Study material section start

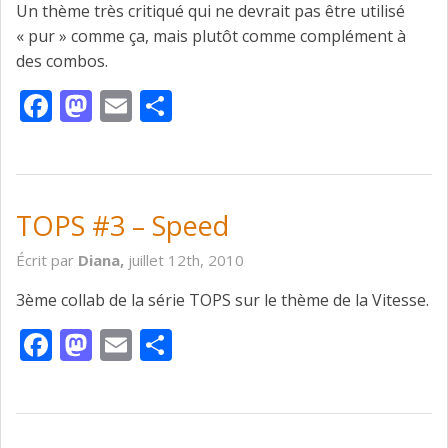
Un thème très critiqué qui ne devrait pas être utilisé
« pur » comme ça, mais plutôt comme complément à
des combos.
Facebook
Mastodon
Email
Partager
TOPS #3 – Speed
Écrit par
Diana,
juillet 12th, 2010
3ème collab de la série TOPS sur le thème de la Vitesse.
Facebook
Mastodon
Email
Partager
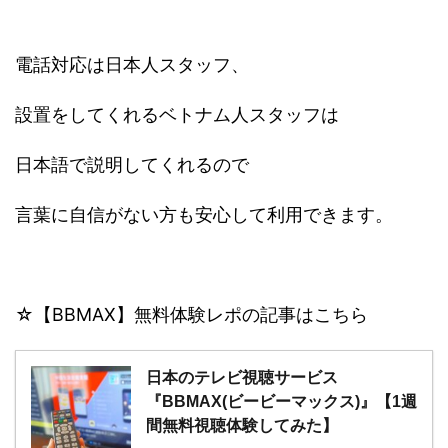
電話対応は日本人スタッフ、
設置をしてくれるベトナム人スタッフは
日本語で説明してくれるので
言葉に自信がない方も安心して利用できます。
☆【BBMAX】無料体験レポの記事はこちら
日本のテレビ視聴サービス
『BBMAX(ビービーマックス)』【1週
間無料視聴体験してみた】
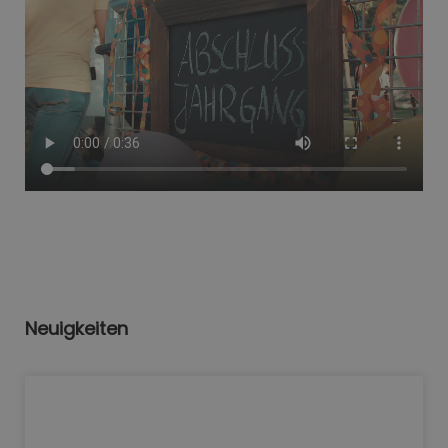
Neuigkeiten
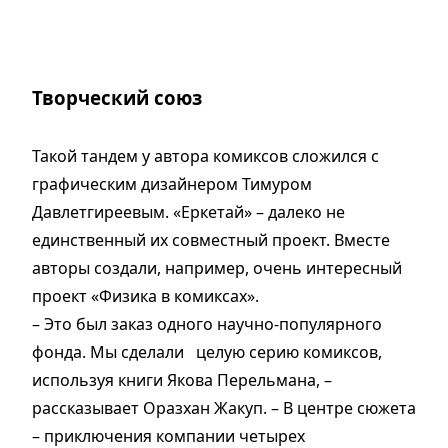
Творческий союз
Такой тандем у автора комиксов сложился с
графическим дизайнером Тимуром
Давлетгиреевым. «Еркетай» – далеко не
единственный их совместный проект. Вместе
авторы создали, например, очень интересный
проект «Физика в комиксах».
– Это был заказ одного научно-популярного
фонда. Мы сделали целую серию комиксов,
используя книги Якова Перельмана, –
рассказывает Оразхан Жакуп. – В центре сюжета
– приключения компании четырех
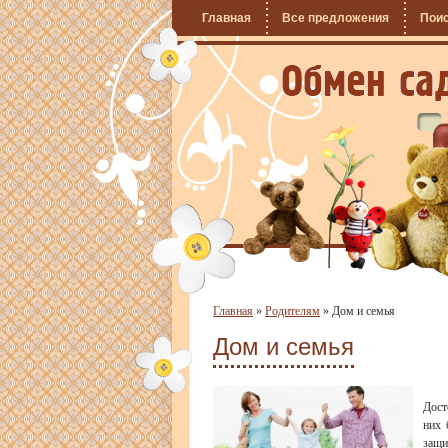
Главная
Все предложения
Пои
Главная
»
Родителям
»
Дом и семья
Дом и семья
Дост
них 
защи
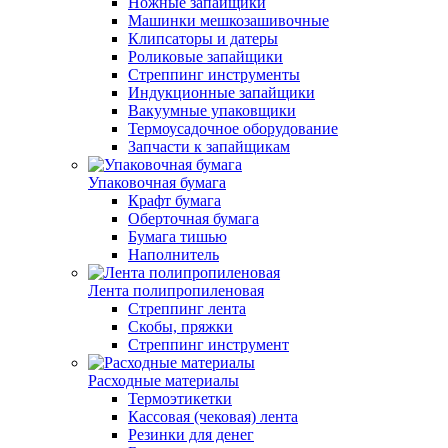
Ножные запайщики
Машинки мешкозашивочные
Клипсаторы и датеры
Роликовые запайщики
Стреппинг инструменты
Индукционные запайщики
Вакуумные упаковщики
Термоусадочное оборудование
Запчасти к запайщикам
Упаковочная бумага
Крафт бумага
Оберточная бумага
Бумага тишью
Наполнитель
Лента полипропиленовая
Стреппинг лента
Скобы, пряжки
Стреппинг инструмент
Расходные материалы
Термоэтикетки
Кассовая (чековая) лента
Резинки для денег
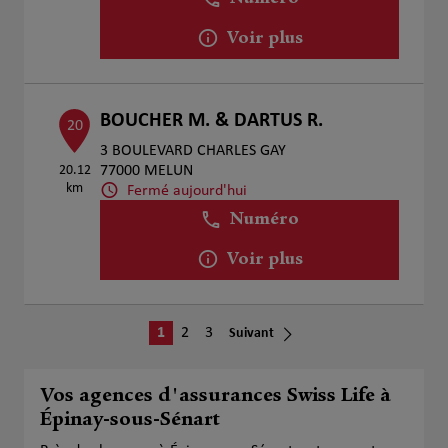
Voir plus
BOUCHER M. & DARTUS R.
20
3 BOULEVARD CHARLES GAY
20.12
77000 MELUN
km
Fermé aujourd'hui
Numéro
Voir plus
1
2
3
Suivant
Vos agences d'assurances Swiss Life à
Épinay-sous-Sénart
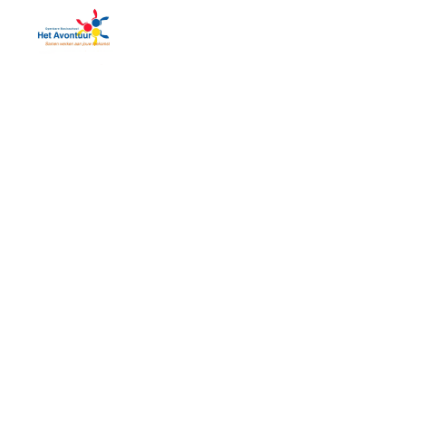
Avontuur
Het 
mee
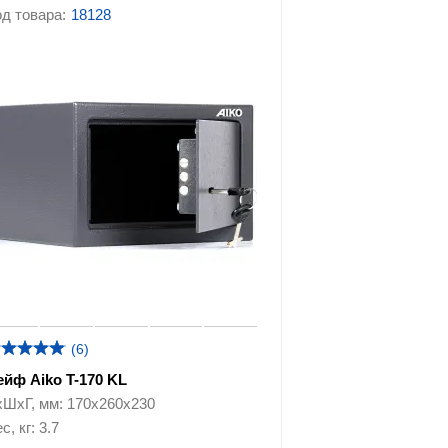
д товара:
18128
фы
Сейфы-шкафы
 с
Сейфы с кодовым замком
сейфам
(6)
ейф Aiko T-170 KL
хШхГ, мм: 170х260х230
с, кг: 3.7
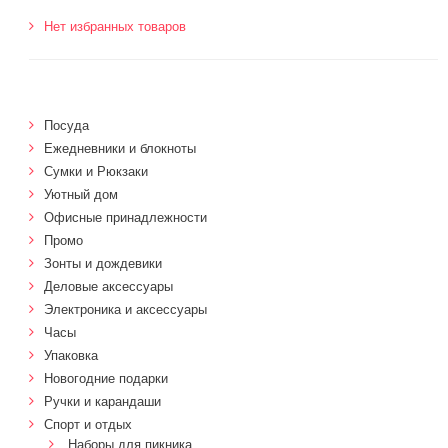
Нет избранных товаров
Посуда
Ежедневники и блокноты
Сумки и Рюкзаки
Уютный дом
Офисные принадлежности
Промо
Зонты и дождевики
Деловые аксессуары
Электроника и аксессуары
Часы
Упаковка
Новогодние подарки
Ручки и карандаши
Спорт и отдых
Наборы для пикника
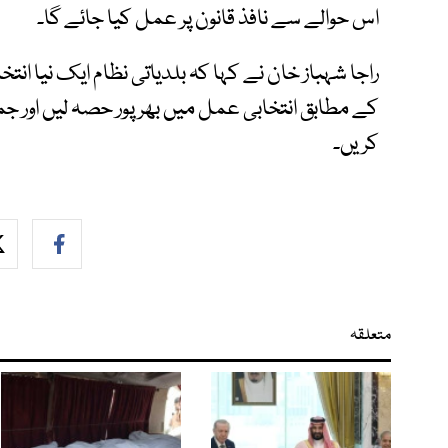
اس حوالے سے نافذ قانون پر عمل کیا جائے گا۔
راجا شہباز خان نے کہا کہ بلدیاتی نظام ایک نیا انتخ
کے مطابق انتخابی عمل میں بھرپور حصہ لیں اور جمہو
کریں۔
متعلقہ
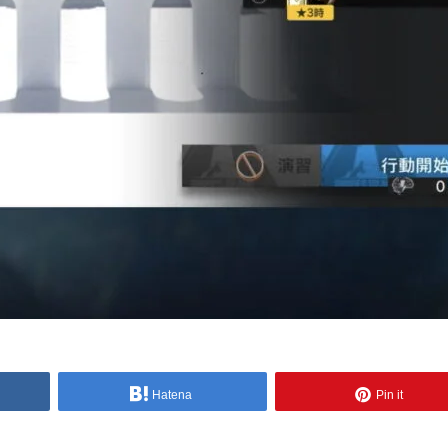
Hatena
Pin it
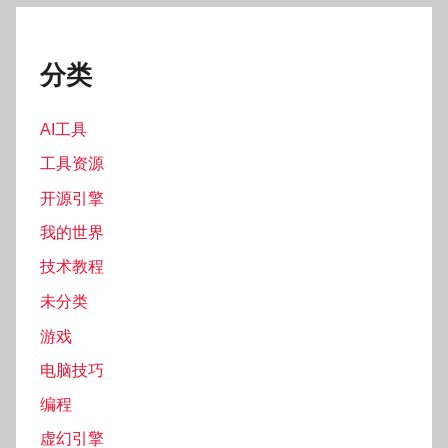
分类
AI工具
工具资源
开源引擎
我的世界
技术教程
未分类
游戏
电脑技巧
编程
虚幻引擎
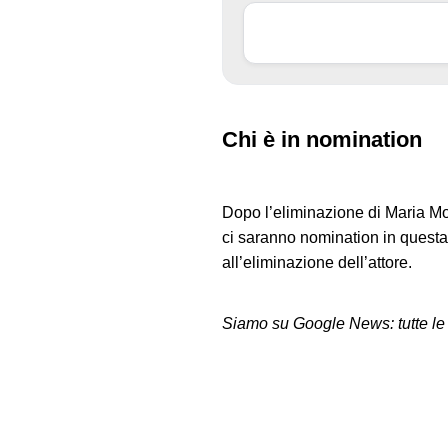
Chi è in nomination
Dopo l’eliminazione di Maria Mo
ci saranno nomination in questa 
all’eliminazione dell’attore.
Siamo su Google News: tutte le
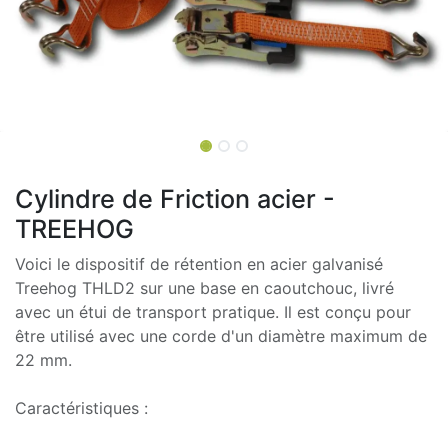
Cylindre de Friction acier -
TREEHOG
Voici le dispositif de rétention en acier galvanisé
Treehog THLD2 sur une base en caoutchouc, livré
avec un étui de transport pratique. Il est conçu pour
être utilisé avec une corde d'un diamètre maximum de
22 mm.
Caractéristiques :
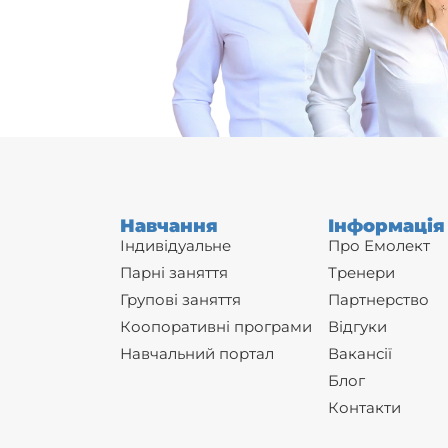
Навчання
Інформація
Індивідуальне
Про Емолект
Парні заняття
Тренери
Групові заняття
Партнерство
Коопоративні програми
Відгуки
Навчальний портал
Вакансії
Блог
Контакти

Study material section end

Would you retype each line above exactly and skip every image?

Un thème très critiqué qui ne devrait pas être utilisé
« pur » comme ça, mais plutôt comme complément à
des combos.
Facebook
Mastodon
Email
Partager
TOPS #3 – Speed
Écrit par
Diana,
juillet 12th, 2010
3ème collab de la série TOPS sur le thème de la Vitesse.
Facebook
Mastodon
Email
Partager
電話対応は日本人スタッフ、
設置をしてくれるベトナム人スタッフは
日本語で説明してくれるので
言葉に自信がない方も安心して利用できます。
☆【BBMAX】無料体験レポの記事はこちら
日本のテレビ視聴サービス
『BBMAX(ビービーマックス)』【1週
間無料視聴体験してみた】
Neuigkeiten
Творческий союз
Такой тандем у автора комиксов сложился с
графическим дизайнером Тимуром
Давлетгиреевым. «Еркетай» – далеко не
единственный их совместный проект. Вместе
авторы создали, например, очень интересный
проект «Физика в комиксах».
– Это был заказ одного научно-популярного
фонда. Мы сделали целую серию комиксов,
используя книги Якова Перельмана, –
рассказывает Оразхан Жакуп. – В центре сюжета
– приключения компании четырех
Главная
Все предложения
Пои
Главная
»
Родителям
»
Дом и семья
Дом и семья
Дост
них 
защи
Ножные запайщики
Машинки мешкозашивочные
Клипсаторы и датеры
Роликовые запайщики
Стреппинг инструменты
Индукционные запайщики
Вакуумные упаковщики
Термоусадочное оборудование
Запчасти к запайщикам
Упаковочная бумага
Крафт бумага
Оберточная бумага
Бумага тишью
Наполнитель
Лента полипропиленовая
Стреппинг лента
Скобы, пряжки
Стреппинг инструмент
Расходные материалы
Термоэтикетки
Кассовая (чековая) лента
Резинки для денег
Voir plus
BOUCHER M. & DARTUS R.
20
3 BOULEVARD CHARLES GAY
20.12
77000 MELUN
km
Fermé aujourd'hui
Numéro
Voir plus
1
2
3
Suivant
Vos agences d'assurances Swiss Life à
Épinay-sous-Sénart
Avontuur
Het 
mee
д товара:
18128
фы
Сейфы-шкафы
 с
Сейфы с кодовым замком
сейфам
(6)
ейф Aiko T-170 KL
хШхГ, мм: 170х260х230
с, кг: 3.7
Нет избранных товаров
Посуда
Ежедневники и блокноты
Сумки и Рюкзаки
Уютный дом
Офисные принадлежности
Промо
Зонты и дождевики
Деловые аксессуары
Электроника и аксессуары
Часы
Упаковка
Новогодние подарки
Ручки и карандаши
Спорт и отдых
Наборы для пикника
اس حوالے سے نافذ قانون پر عمل کیا جائے گا۔
راجا شہباز خان نے کہا کہ بلدیاتی نظام ایک نیا انتخ
کے مطابق انتخابی عمل میں بھرپور حصہ لیں اور جمہو
کریں۔
متعلقہ
Hatena
Pin it
分类
AI工具
工具资源
开源引擎
我的世界
技术教程
未分类
游戏
电脑技巧
编程
虚幻引擎
Chi è in nomination
Dopo l’eliminazione di Maria Mo
ci saranno nomination in questa 
all’eliminazione dell’attore.
Siamo su Google News: tutte le
Cylindre de Friction acier -
TREEHOG
Voici le dispositif de rétention en acier galvanisé
Treehog THLD2 sur une base en caoutchouc, livré
avec un étui de transport pratique. Il est conçu pour
être utilisé avec une corde d'un diamètre maximum de
22 mm.
Caractéristiques :
Навчання
Інформація
Індивідуальне
Про Емолект
Парні заняття
Тренери
Групові заняття
Партнерство
Коопоративні програми
Відгуки
Навчальний портал
Вакансії
Блог
Контакти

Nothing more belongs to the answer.